(Information provided)

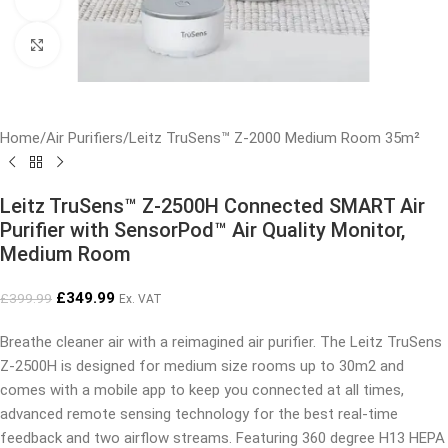
Click to enlarge
Home
/
Air Purifiers
/
Leitz TruSens™ Z-2000 Medium Room 35m²
Leitz TruSens™ Z-2500H Connected SMART Air
Purifier with SensorPod™ Air Quality Monitor,
Medium Room
£
349.99
£
399.99
Ex. VAT
Breathe cleaner air with a reimagined air purifier. The Leitz TruSens
Z-2500H is designed for medium size rooms up to 30m2 and
comes with a mobile app to keep you connected at all times,
advanced remote sensing technology for the best real-time
feedback and two airflow streams. Featuring 360 degree H13 HEPA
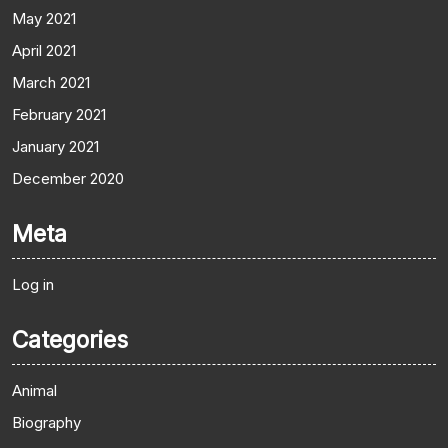
May 2021
April 2021
March 2021
February 2021
January 2021
December 2020
Meta
Log in
Categories
Animal
Biography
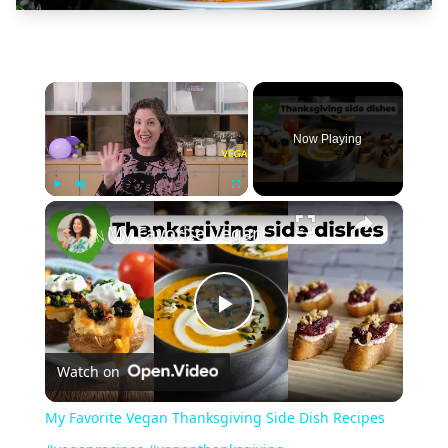
×
Now Playing
×
Play
Unmute
Fullscreen
My Favorite Vegan Thanksgiving Side Dish Recipes #veganrecipes #veganthanksgiving
Play
Watch on
Video
My Favorite Vegan Thanksgiving Side Dish Recipes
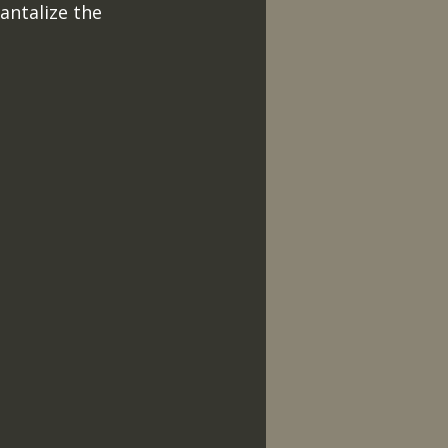
antalize the 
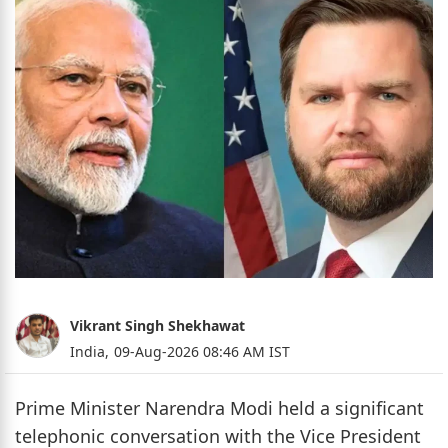
Vikrant Singh Shekhawat
India,
09-Aug-2026 08:46 AM IST
Prime Minister Narendra Modi held a significant
telephonic conversation with the Vice President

(End Information provided)

:: Task statement ::
Print, exactly and only, the lines running from the one with "Vikrant Singh Shekhawat" to the end of the data above.

:: Task response ::
Vikrant Singh Shekhawat
India,
09-Aug-2026 08:46 AM IST
Prime Minister Narendra Modi held a significant
telephonic conversation with the Vice President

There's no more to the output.